You have probably also seen lots of quick answers that actually aren't that great answers. I have definitely been guilty several times of quickly posting an answer that turned out to be plain wrong. Or maybe I had not actually read the question in detail and I was not even answering what the OP was asking.

So just keep going!

Now I wonder if maybe my inexperience actually made a better answer: it may well have done, if you happened to hit the OP at just the right level. – Brian M. Scott Jan 18 '13 at 18:31

I would say if you type up an answer, and you feel good about it, may as well post it. It is not like you are trolling. You are a mathematician. If for whatever reason you don't like your answer or see someone else post something beautiful and quick, maybe you can learn something from their answer and its simplicity or whatever it is.
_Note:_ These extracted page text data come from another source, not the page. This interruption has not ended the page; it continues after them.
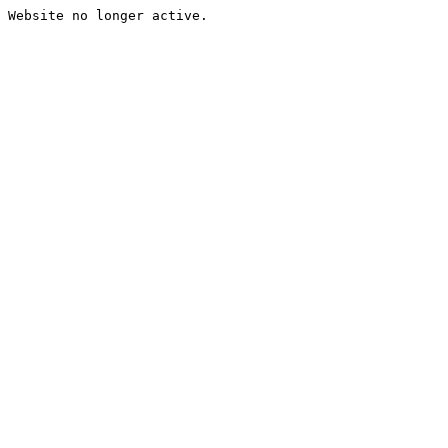
Website no longer active.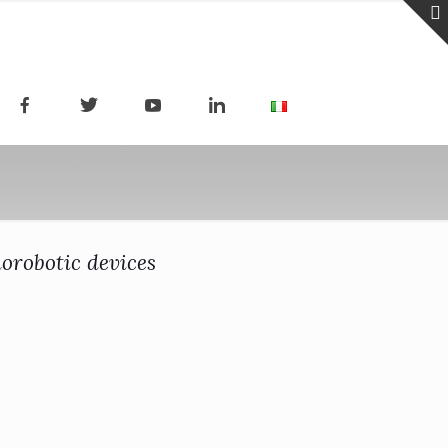
norobotic devices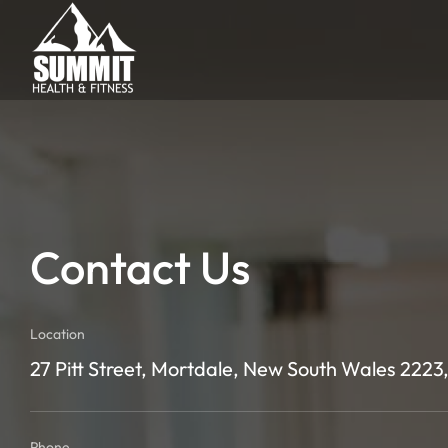
Contact Us
Location
27 Pitt Street, Mortdale, New South Wales 2223,
Phone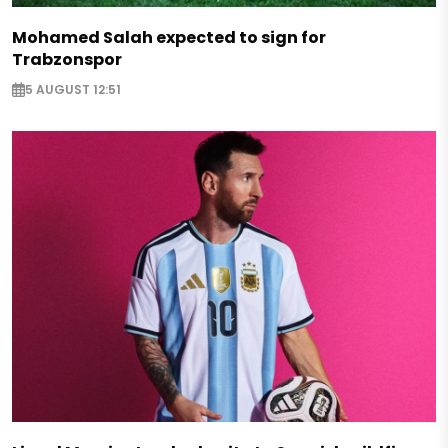
Mohamed Salah expected to sign for
Trabzonspor
5 AUGUST 12:51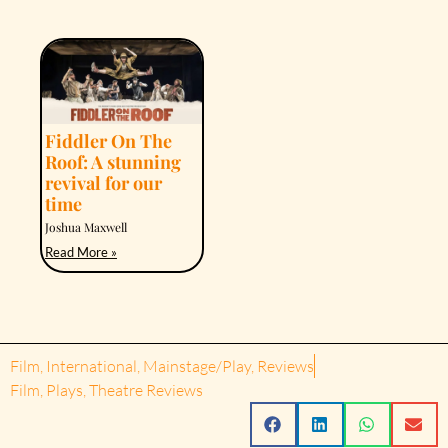
Fiddler On The
Roof: A stunning
revival for our
time
Joshua Maxwell
Read More »
Film
,
International
,
Mainstage/Play
,
Reviews
Film
,
Plays
,
Theatre Reviews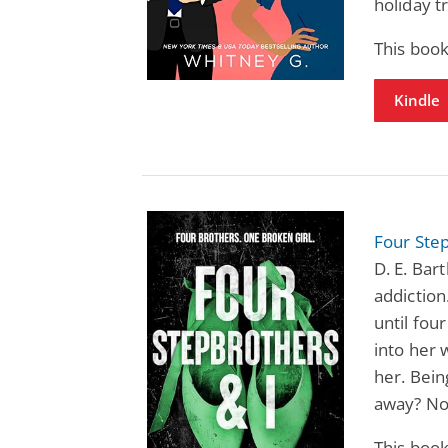
holiday tr
This book
Kindle
Four Step
D. E. Bar
addiction
until fou
into her 
her. Bein
away? Not
This book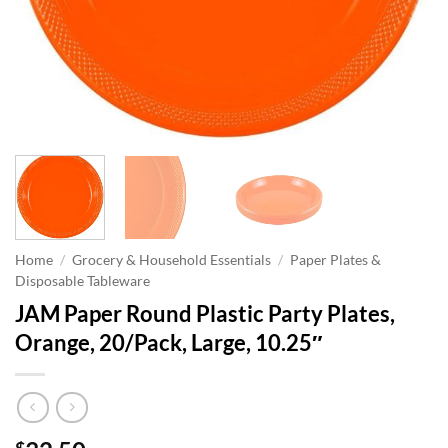
Home
/
Grocery & Household Essentials
/
Paper Plates &
Disposable Tableware
JAM Paper Round Plastic Party Plates,
Orange, 20/Pack, Large, 10.25″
I think you have something to gain and not much to lose by posting an answer.


I agree with you, @Rustyn. What Yuan says is true, but I think that huge lot of learning can be done by struggling to answer questions.

I think it'd be a good idea to have at least two separate answers sections in each thread: one for greenhorns (say, up to some 1000 points or so), and another one for more experienced ones.

Yet I've no big hopes this will ever occur: one would expect this site would require from people signing up to give at least their mathematical level (high school, undergraduate, graduate...), in order to know what level, more or less, of answer can suit him better.